The donation will also support the Union’s DETECT Child TB project in Uganda and hope to encourage further donations for this much needed work.

In Uganda, half of the population are children and the TB burden is among the highest in the world. The Union’s DETECT Child TB project was first launched in Kampala and has successfully introduced local child TB diagnosis, treatment, and prevention services in two districts in Uganda. The results from the project so far have been extremely promising.  The proportion of children diagnosed increased from under five percent to 40 percent in both districts during the first year.

The project is saving lives like four-year-old Françoise Nandaka - pictured above with her mother, Kasuubo Eunice, 35, at their home in Wakiso district, Entebbe, Uganda, following six months of TB treatment.
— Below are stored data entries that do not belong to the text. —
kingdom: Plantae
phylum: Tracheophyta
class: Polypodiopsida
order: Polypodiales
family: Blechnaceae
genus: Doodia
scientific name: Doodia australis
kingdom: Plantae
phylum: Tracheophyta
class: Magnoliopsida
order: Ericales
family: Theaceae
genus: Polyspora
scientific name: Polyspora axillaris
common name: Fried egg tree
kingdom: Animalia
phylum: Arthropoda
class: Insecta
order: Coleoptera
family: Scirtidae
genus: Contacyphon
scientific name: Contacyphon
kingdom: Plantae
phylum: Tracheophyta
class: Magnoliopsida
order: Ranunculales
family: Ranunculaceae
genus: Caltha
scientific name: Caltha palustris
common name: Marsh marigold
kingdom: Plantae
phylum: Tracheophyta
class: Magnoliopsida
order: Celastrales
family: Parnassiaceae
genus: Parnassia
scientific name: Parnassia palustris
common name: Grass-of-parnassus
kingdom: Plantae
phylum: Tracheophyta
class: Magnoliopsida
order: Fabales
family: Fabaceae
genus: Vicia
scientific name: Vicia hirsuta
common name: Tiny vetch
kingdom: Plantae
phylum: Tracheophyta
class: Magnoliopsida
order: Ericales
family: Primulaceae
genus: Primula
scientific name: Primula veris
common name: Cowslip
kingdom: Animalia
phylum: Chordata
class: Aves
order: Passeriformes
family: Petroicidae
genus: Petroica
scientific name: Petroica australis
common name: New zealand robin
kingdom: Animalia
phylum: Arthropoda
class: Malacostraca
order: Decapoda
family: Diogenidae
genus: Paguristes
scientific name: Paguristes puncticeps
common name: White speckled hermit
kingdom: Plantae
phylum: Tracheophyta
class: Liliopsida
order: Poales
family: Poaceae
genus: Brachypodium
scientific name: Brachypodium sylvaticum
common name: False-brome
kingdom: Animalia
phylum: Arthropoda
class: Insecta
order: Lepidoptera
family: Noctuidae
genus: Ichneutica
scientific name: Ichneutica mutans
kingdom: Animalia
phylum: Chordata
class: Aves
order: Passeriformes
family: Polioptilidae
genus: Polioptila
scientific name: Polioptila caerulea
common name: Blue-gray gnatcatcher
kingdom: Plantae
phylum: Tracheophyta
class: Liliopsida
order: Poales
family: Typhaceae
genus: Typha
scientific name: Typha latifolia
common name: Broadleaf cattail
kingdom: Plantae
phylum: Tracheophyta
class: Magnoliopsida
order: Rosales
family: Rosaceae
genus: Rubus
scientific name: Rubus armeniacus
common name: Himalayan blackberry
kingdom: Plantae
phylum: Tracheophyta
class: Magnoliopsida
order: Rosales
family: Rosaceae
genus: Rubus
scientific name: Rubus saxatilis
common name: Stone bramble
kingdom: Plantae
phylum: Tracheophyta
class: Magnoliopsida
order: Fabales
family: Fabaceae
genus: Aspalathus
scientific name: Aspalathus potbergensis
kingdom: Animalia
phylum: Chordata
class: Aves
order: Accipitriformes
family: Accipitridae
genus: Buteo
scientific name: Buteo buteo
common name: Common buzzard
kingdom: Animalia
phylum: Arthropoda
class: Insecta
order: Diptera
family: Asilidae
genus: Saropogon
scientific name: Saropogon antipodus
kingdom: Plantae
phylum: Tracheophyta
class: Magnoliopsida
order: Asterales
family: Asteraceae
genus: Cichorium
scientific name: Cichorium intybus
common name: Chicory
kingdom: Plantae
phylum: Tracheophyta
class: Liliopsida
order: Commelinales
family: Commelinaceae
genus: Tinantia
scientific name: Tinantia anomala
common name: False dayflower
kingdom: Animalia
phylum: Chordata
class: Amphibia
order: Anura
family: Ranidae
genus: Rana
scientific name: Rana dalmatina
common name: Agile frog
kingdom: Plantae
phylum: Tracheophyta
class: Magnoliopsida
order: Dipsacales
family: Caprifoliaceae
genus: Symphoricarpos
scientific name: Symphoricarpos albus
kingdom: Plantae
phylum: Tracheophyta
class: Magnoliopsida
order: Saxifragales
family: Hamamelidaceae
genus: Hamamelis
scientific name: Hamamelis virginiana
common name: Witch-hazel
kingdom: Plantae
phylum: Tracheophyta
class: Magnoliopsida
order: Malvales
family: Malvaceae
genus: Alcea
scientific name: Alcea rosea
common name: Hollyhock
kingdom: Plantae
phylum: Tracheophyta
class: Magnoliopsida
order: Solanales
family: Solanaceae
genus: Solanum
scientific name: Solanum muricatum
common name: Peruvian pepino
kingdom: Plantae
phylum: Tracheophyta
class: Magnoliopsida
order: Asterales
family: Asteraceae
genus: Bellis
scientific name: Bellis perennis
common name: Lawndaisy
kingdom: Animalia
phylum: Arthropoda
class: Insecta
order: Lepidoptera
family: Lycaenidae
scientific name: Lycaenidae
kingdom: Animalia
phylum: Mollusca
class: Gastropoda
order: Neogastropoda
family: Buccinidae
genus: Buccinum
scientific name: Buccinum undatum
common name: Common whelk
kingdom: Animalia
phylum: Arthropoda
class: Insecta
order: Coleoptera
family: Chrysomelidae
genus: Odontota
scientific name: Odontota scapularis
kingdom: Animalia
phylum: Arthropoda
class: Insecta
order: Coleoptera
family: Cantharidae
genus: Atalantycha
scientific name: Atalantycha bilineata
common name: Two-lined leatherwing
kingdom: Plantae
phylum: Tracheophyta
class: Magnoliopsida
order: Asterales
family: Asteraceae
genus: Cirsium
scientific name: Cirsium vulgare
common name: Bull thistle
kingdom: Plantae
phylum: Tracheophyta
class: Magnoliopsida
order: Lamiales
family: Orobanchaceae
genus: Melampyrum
Professor Shook said, “We can achieve huge impact on childhood mortality with better organisation, an emphasis on children and utilising the proven techniques of prevention with a vaccine for all newborns and preventive therapy for children exposed to a household member with contagious TB. What has been missing is the political will to do something about this. The Union’s project in Uganda is demonstrating that prevention and early detection of TB in children saves lives.  Now we have to educate healthcare providers and, especially, health policy makers that, for a very low cost, we can prevent hundreds of thousands of childhood deaths in a very short period of time.”

José Luis Castro, Executive Director, The Union said, “The global response to childhood TB needs a paradigm shift. In the first UN HLM on TB later this year, it is imperative that the unique needs of infants, children and adolescents should be given prominence in that agenda and the resulting political declaration. The Union is grateful to Professor Starke and Professor Shook for allowing us this vital opportunity to raise the visibility of childhood TB and strengthen the response in this critical of years.” 

Professor Jeffrey Starke is an internationally recognised expert in the management of childhood TB and mycobacteria infections. He has served as the Director of the Children's Tuberculosis Clinic at Texas Children’s Hospital in Houston for almost 30 years. He has participated in the writing of numerous clinical guidelines for the City of Houston, State of Texas, the U.S. Centers for Disease Control and Prevention, the American Thoracic Society, the International Union Against Tuberculosis and Lung Disease, and the World Health Organization.

Professor Joan E. Shook, MD, MBA, is nationally and internationally renowned for her work in Pediatric Emergency Medicine. She is Chief Clinical Information Officer and Deputy Chief Quality Officer, at Texas Children's Hospital. She is also Professor of Pediatrics, Baylor College of Medicine.